Now that we live in New Testament times it is not the blood of animals that protects us from death. It is the blood of Jesus that protects us from God’s wrath. Because he shed his blood for us on the cross we are protected from the destroying wrath of God. We are set free from the threat of death.
The lambs that the Israelites were to select for the Passover were to be without blemish. So too, Jesus, our Savior was without blemish.
So if a lamb had a blemish, it got to go free. It would not be sacrificed. That is how it is with us. We are the ones with all the blemishes, with all the sins, but we get to go free while Jesus was sacrificed on the cross for our sins.
And just as the Passover was the highest point of the Jewish year, the celebration of Christ shedding his blood for us on the cross is the highlight of our year. And it is rightly celebrated with the greatest joy each year. The church year simply would not be complete without the annual celebration of our deliverance from sin, death and the devil through the blood that Jesus shed for us on the cross.
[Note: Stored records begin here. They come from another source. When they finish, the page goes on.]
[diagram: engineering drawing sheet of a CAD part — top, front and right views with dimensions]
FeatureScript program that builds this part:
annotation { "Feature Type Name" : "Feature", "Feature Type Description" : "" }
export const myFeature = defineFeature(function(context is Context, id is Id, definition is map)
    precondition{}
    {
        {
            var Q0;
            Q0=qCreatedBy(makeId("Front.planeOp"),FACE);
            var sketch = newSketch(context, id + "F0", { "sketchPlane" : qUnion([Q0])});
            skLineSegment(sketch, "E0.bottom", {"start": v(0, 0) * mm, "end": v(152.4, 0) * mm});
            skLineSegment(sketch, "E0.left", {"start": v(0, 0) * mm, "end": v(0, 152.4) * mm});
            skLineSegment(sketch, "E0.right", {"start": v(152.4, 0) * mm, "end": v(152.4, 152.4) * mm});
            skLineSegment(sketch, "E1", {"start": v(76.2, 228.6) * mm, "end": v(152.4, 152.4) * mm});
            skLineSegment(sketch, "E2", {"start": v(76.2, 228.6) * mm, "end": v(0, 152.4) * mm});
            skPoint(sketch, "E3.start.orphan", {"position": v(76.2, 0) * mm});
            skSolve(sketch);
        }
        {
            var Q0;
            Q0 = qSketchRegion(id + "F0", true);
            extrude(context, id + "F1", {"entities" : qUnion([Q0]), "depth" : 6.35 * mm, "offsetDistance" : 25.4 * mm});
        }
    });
The Lord even instituted a special meal, the Lord’s Supper, to help us commemorate the once-for-all shedding of Jesus’ blood on the cross for our sins. In the Lord’s Supper we eat and drink the body and blood of our Lord that was given and shed for us for the forgiveness of our sins. And Jesus instituted this holy meal while he was celebrating the Passover meal with his disciples.
There were probably some skeptics that first Passover who wondered if a little blood smeared on the door frames would really save them from the angel of death. They soon found out that the Lord was serious, dead serious. Either you obeyed his instructions or you were burying your firstborn.
There are still today those who question whether the blood of Jesus is sufficient to save the world from all our sins. The Lord is completely serious when it comes to the blood of Christ being sufficient to save us from our sins. We can trust the blood of Jesus to save us from all evil.